Written in the 1960s, 10 books completed in 10 years, they are the work of Maj Sjöwall and Per Wahlöö — a husband and wife team from Sweden. They follow the fortunes of the detective Martin Beck, whose enigmatic, taciturn character has inspired countless other policemen in crime fiction; without his creation Ian Rankin's John Rebus or Henning Mankell's Kurt Wallander may never have been conceived. The novels can be read separately, but are best read in chronological order, so the reader can follow the characters' development and get drawn into the series as a whole.
When Viktor Palmgren, a powerful industrialist, is casually shot during an after-dinner speech, the repercussions — both on the international money markets and on the residents of the small coastal town of Malmö — are widespread.
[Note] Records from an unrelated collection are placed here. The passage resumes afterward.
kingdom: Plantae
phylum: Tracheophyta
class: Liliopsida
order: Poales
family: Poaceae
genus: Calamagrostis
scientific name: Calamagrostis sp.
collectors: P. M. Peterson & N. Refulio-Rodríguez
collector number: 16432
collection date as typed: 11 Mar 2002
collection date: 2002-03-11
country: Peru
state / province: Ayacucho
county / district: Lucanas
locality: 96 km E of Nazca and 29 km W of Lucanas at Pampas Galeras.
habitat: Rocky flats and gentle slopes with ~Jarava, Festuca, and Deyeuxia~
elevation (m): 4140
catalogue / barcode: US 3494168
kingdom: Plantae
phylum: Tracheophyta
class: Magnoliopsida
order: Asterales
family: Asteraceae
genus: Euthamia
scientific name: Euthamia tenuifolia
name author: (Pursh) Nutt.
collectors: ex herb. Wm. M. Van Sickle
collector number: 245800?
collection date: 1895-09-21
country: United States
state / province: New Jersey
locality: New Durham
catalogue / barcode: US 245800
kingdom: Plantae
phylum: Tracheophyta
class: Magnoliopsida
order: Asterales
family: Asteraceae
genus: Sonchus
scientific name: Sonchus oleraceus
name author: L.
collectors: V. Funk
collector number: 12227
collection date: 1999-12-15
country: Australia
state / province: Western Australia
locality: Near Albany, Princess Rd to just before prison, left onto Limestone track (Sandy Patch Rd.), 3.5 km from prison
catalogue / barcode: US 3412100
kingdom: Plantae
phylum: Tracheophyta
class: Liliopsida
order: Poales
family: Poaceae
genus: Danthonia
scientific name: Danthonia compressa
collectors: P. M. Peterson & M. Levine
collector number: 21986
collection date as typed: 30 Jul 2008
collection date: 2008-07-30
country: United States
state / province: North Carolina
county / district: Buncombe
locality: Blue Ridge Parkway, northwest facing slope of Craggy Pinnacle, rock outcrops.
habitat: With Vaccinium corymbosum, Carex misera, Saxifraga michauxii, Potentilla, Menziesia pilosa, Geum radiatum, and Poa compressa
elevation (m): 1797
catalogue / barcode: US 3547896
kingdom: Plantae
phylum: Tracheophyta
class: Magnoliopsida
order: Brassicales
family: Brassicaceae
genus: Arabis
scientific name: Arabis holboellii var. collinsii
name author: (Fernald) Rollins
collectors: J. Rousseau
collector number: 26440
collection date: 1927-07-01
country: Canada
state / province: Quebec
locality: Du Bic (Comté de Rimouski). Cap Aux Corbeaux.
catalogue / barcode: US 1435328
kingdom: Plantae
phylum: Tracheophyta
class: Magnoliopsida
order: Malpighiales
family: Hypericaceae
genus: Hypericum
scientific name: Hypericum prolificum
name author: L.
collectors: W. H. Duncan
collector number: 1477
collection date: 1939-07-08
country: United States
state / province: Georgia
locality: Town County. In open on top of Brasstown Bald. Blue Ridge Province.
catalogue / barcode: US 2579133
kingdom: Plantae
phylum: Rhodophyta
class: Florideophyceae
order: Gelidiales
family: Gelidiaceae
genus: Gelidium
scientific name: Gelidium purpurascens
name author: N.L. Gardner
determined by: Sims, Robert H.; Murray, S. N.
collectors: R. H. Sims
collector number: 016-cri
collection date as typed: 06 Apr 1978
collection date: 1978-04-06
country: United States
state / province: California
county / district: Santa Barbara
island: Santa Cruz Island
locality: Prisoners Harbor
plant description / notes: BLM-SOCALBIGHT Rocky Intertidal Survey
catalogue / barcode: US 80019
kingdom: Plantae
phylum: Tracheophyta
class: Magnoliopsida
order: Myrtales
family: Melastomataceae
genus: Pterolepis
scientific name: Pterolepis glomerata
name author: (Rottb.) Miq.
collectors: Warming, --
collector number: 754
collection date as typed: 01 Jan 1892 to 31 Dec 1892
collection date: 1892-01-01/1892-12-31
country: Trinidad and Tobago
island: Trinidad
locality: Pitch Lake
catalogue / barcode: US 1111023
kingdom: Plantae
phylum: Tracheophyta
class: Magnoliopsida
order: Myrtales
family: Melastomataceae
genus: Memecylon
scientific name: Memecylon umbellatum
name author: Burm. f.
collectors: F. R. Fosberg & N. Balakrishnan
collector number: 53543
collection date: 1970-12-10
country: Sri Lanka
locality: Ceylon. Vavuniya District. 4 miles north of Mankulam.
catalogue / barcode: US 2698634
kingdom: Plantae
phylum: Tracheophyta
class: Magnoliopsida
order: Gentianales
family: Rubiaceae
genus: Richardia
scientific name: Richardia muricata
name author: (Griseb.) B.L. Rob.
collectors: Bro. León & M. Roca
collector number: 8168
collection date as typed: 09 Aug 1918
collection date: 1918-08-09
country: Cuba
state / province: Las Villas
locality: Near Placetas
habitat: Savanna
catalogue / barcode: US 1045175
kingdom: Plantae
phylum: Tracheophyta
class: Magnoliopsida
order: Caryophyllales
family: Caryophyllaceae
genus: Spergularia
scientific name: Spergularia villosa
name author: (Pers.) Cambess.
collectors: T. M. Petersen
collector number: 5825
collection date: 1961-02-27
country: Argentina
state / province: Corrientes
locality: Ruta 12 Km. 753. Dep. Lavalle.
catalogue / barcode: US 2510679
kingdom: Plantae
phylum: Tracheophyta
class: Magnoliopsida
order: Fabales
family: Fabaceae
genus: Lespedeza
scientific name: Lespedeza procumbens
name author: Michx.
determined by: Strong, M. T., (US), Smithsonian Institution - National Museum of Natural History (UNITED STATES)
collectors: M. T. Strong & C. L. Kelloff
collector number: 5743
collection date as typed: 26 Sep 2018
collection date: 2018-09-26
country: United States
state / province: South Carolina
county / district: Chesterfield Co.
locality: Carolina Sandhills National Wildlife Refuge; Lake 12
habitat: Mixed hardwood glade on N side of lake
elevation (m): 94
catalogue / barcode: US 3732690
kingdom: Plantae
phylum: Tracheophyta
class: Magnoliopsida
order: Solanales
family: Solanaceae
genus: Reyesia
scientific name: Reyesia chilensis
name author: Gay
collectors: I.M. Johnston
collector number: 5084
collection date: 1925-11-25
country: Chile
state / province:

Chief Inspector Martin Beck is called in to help catch a killer nobody, not even the victim, was able to identify. He begins a systemic search for the friends, enemies, business associates and call girls who may have wanted Palmgren dead — but in the process he finds to his dismay that he has nothing but contempt for the victim and sympathy for the murderer...
About the Author
Maj Sjowall and Per Wahloo, her husband and coauthor, wrote ten Martin Beck mysteries. Mr. Wahloo, who died in 1975, was a reporter for several Swedish newspapers and magazines and wrote numerous radio and television plays, film scripts, short stories, and novels. Maj Sjowall was also a poet.